Hamilton: Ferrari może nas czymś zaskoczyć podczas GP Australii

Brytyjczyk spodziewa się bardziej wyrównanej rywalizacji niż w sezonie 2015.
17.03.1619:08
Nataniel Piórkowski
1392wyświetlenia


Lewis Hamilton oczekuje, że Ferrari wciąż nie zaprezentowało wszystkich swoich atutów i może przygotowywać niespodziankę na pierwszy tegoroczny weekend Grand Prix.

W trakcie dwóch tur zimowych testów bolidy Mercedesa dominowały na torze pod względem niezawodności, podczas gdy Sebastian Vettel i Kimi Raikkonen osiągali najszybsze czasy okrążeń podczas pięciu z ośmiu dni jazd. Hamilton sądzi, że stajnia z Maranello wciąż nie zaprezentowała swego pełnego potencjału i może włączyć się do walki o najwyższy stopień podium.

W tym roku cała stawka sprawia wrażenie nieco bardziej wyrównanej. Wydaje mi się, że Ferrari ma coś w zanadrzu na ten weekend. Bolidy Ferrari będą znacznie bliżej nas, niezależnie od tego, co oni sami o tym mówią - przyznał trzykrotny mistrz świata podczas czwartkowego spotkania z mediami.

Zapytany o to, czy cieszy się myśląc o walce Mercedesa z Ferrari, Hamilton odparł: Zdecydowanie.

————————

**TREŚĆ ZADANIA:** Dopisz dalszy ciąg tekstu o wypowiedzi Hamiltona na temat Ferrari przed GP Australii, zaczynając od miejsca, w którym się kończy. Poniższe pozycje nie mają związku z tekstem o Hamiltonie.

————————

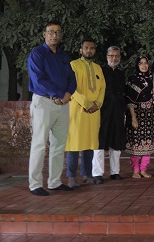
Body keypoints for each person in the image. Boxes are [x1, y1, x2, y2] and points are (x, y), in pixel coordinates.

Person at [27, 20, 77, 196]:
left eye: (57, 32)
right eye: (51, 32)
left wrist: (68, 94)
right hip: (44, 102)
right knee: (40, 144)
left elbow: (72, 78)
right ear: (44, 34)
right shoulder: (37, 54)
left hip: (63, 104)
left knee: (58, 144)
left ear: (60, 35)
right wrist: (58, 94)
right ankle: (34, 184)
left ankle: (54, 182)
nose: (54, 35)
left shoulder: (63, 55)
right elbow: (38, 79)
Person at [66, 39, 106, 187]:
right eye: (86, 48)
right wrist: (86, 103)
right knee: (74, 144)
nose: (89, 50)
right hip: (77, 110)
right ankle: (71, 176)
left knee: (89, 143)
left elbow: (102, 87)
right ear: (80, 50)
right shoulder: (73, 65)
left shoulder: (97, 68)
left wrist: (97, 104)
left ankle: (87, 174)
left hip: (94, 112)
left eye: (92, 48)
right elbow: (70, 87)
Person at [92, 46, 126, 182]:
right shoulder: (100, 71)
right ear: (106, 57)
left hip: (117, 112)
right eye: (111, 56)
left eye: (116, 56)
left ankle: (115, 172)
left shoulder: (121, 73)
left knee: (116, 141)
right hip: (103, 111)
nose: (114, 58)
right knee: (100, 142)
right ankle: (97, 173)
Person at [125, 55, 154, 178]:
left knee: (148, 143)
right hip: (136, 114)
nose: (144, 65)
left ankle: (143, 169)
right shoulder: (132, 79)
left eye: (145, 63)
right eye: (141, 63)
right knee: (136, 144)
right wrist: (134, 118)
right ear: (137, 65)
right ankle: (135, 170)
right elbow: (129, 100)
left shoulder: (153, 79)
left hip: (149, 115)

————————

**ODPOWIEDŹ:**
Sam Sebastian Vettel zapytany o to, czy Ferrari dysponuje potencjałem umożliwiającym rzucenie wyzwanie dominującej w dwóch ostatnich sezonach stajni z Brackley odparł: Myślę że tak. Otwartą kwestią pozostaje nadal to, czy jesteśmy ze wszystkim gotowi na czas. Na torze radzimy sobie dobrze, dokonujemy postępów, co zresztą pokazaliśmy już w ubiegłym roku. Osiągnęliśmy progres, ale musimy poczekać z ferowaniem opinii na temat tego, czy jest on wystarczający.

Nie ma wątpliwości co do tego, że faworytem w dalszym ciągu pozostaje Mercedes, ale Ferrari na pewno zrobi wszystko, aby w przyszłości to zmienić - zaznaczył Niemiec.

KOMENTARZE

3
Falarek
17.03.2016 08:08
Haha te łańcuchy ale żenada :)
mikonegatio
17.03.2016 07:39
To stoi w sprzeczności z jego wypowiedziami po testach. Trochę to śmierdzi usprawiedliwianiem się zawczasu za ewentualny możliwy brak konkurencyjności podczas tego GP...
pablonzo
17.03.2016 07:07
Oby Ferrari zaskoczyło, jeśli sezon zacznie się na "ostro" to będzie fajny sezon :)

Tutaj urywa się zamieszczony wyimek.